§ **TASK DESCRIPTION**
Without omitting anything, copy the data exactly.

§ **INPUT RECORDS**
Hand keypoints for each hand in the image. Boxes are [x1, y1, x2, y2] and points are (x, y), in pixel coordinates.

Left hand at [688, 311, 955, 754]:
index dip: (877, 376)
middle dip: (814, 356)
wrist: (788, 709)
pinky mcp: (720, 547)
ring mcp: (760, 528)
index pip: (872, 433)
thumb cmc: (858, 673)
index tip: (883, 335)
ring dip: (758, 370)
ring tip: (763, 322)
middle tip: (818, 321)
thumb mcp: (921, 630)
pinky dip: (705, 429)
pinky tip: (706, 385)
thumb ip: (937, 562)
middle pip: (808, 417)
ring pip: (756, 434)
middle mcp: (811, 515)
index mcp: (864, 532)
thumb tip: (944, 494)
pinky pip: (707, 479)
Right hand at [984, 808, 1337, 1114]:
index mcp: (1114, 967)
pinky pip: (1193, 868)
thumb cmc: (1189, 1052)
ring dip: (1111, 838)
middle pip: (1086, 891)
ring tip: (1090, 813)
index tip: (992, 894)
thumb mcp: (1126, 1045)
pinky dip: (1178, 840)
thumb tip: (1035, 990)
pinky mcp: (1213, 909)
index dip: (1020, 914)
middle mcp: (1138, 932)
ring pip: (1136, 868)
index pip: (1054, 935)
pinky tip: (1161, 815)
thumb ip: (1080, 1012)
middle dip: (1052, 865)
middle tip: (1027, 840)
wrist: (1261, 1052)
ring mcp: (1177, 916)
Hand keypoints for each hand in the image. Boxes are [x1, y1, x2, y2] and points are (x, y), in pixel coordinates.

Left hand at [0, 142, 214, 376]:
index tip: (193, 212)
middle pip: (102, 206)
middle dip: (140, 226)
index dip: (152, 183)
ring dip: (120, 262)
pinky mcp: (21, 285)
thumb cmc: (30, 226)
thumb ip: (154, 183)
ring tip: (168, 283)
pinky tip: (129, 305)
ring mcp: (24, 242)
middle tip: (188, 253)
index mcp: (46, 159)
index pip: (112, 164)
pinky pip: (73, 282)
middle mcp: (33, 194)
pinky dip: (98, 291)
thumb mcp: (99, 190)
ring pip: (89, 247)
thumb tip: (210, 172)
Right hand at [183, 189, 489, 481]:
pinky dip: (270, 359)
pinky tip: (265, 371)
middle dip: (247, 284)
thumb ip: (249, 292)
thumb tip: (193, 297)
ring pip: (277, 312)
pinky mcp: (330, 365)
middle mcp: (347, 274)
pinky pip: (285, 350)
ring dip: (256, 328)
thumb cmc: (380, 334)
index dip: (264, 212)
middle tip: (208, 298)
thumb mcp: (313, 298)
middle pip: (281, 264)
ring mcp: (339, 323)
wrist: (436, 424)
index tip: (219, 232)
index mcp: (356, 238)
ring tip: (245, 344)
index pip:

§ **TASK ANSWER**
Hand keypoints for each hand in the image. Boxes are [x1, y1, x2, y2] and points are (x, y), in pixel coordinates.

Left hand at [688, 311, 955, 754]:
index dip: (877, 376)
middle dip: (814, 356)
wrist: (788, 709)
pinky mcp: (720, 547)
ring mcp: (760, 528)
index pip: (872, 433)
thumb cmc: (858, 673)
index tip: (883, 335)
ring dip: (758, 370)
ring tip: (763, 322)
middle tip: (818, 321)
thumb mcp: (921, 630)
pinky dip: (705, 429)
pinky tip: (706, 385)
thumb ip: (937, 562)
middle pip: (808, 417)
ring pip: (756, 434)
middle mcp: (811, 515)
index mcp: (864, 532)
thumb tip: (944, 494)
pinky pip: (707, 479)
Right hand at [984, 808, 1337, 1114]:
index mcp: (1114, 967)
pinky pip: (1193, 868)
thumb cmc: (1189, 1052)
ring dip: (1111, 838)
middle pip: (1086, 891)
ring tip: (1090, 813)
index tip: (992, 894)
thumb mcp: (1126, 1045)
pinky dip: (1178, 840)
thumb tip: (1035, 990)
pinky mcp: (1213, 909)
index dip: (1020, 914)
middle mcp: (1138, 932)
ring pip: (1136, 868)
index pip: (1054, 935)
pinky tip: (1161, 815)
thumb ip: (1080, 1012)
middle dip: (1052, 865)
middle tip: (1027, 840)
wrist: (1261, 1052)
ring mcp: (1177, 916)
Hand keypoints for each hand in the image. Boxes are [x1, y1, x2, y2] and points are (x, y), in pixel coordinates.

Left hand at [0, 142, 214, 376]:
index tip: (193, 212)
middle pip: (102, 206)
middle dip: (140, 226)
index dip: (152, 183)
ring dip: (120, 262)
pinky mcp: (21, 285)
thumb cmc: (30, 226)
thumb ip: (154, 183)
ring tip: (168, 283)
pinky tip: (129, 305)
ring mcp: (24, 242)
middle tip: (188, 253)
index mcp: (46, 159)
index pip: (112, 164)
pinky pip: (73, 282)
middle mcp: (33, 194)
pinky dip: (98, 291)
thumb mcp: (99, 190)
ring pip: (89, 247)
thumb tip: (210, 172)
Right hand at [183, 189, 489, 481]:
pinky dip: (270, 359)
pinky tip: (265, 371)
middle dip: (247, 284)
thumb ip: (249, 292)
thumb tip: (193, 297)
ring pip: (277, 312)
pinky mcp: (330, 365)
middle mcp: (347, 274)
pinky pip: (285, 350)
ring dip: (256, 328)
thumb cmc: (380, 334)
index dip: (264, 212)
middle tip: (208, 298)
thumb mcp: (313, 298)
middle pip: (281, 264)
ring mcp: (339, 323)
wrist: (436, 424)
index tip: (219, 232)
index mcp: (356, 238)
ring tip: (245, 344)
index pip:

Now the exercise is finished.